Blowing lines off from the book where the wild things are... bad babysitter?
Sober January is a disaster.
You kept telling that ginger girl, "it's not your fault, it's not your fault, it's not your fault."
Just spent 3 hours on the Mcdonalds website. I don't know what to do with myself now that college is over.
She vajazzled her vag. It was as useless as putting earrings on chewbacca
you're surprised the chick that fucked you for a free cup has herpes. i don't feel bad for you.
We left the window open. My vibrators funeral is at 2ish.....bring a side dish or some shit.
he has the hands of the vagina gods.
He told everyone he was freezing their keys so they couldn't drive drunk. When I opened the freezer this morning, my keys were at the bottom of an unfrozen ice cream tub of vodka.
im just gonna lie here and collect money in this whoppers bag while sprawled out on this bench and explain that its to buy weed for my hangover
THE BIG GAY MAD HATTER IS HERE AND HE HAS DRUGS IN HIS PANTS FOR YOU. COME DOWNSTAIRS BITCHEZZZZ
You want a summary? Scottish women that start drinking at 7 am. Cherries soaked in moonshine. Japanese beer. Old men smoking stuff that I'm pretty sure is illegal here and in Japan. One is doing a karaoke striptease. There's your summary.
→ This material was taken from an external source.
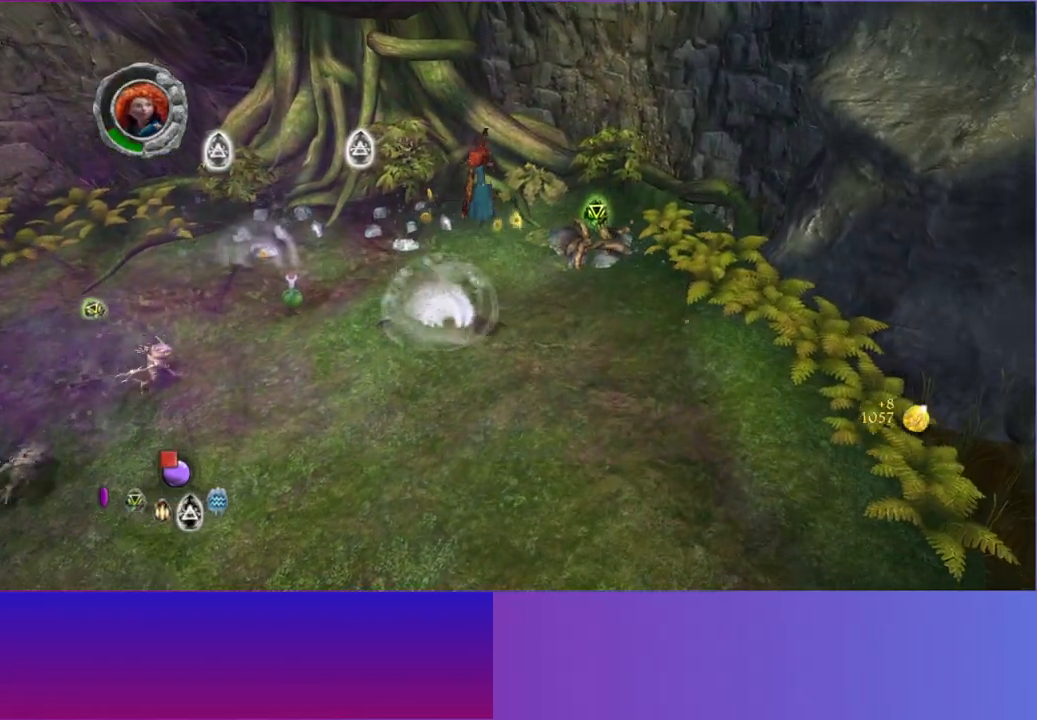
{"dt_ms": 500, "buttons": [], "left_stick": "up-left", "right_stick": "up-left", "button_events": [[67, "A", "down"], [183, "A", "up"]]}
I don't remember what you were saying to me in the bathroom. But whatever it was, yes, because i remember nodding a lot.
im trying to look as sober as possible but i just poured orange juice and mayo into my milkshake.
You were laying next to me in bed at 4:30 a.m. I asked if you were drunk and you said you weren't drunk you were buzzed like a bumblebee. Then kept rambling on about having to call out of work.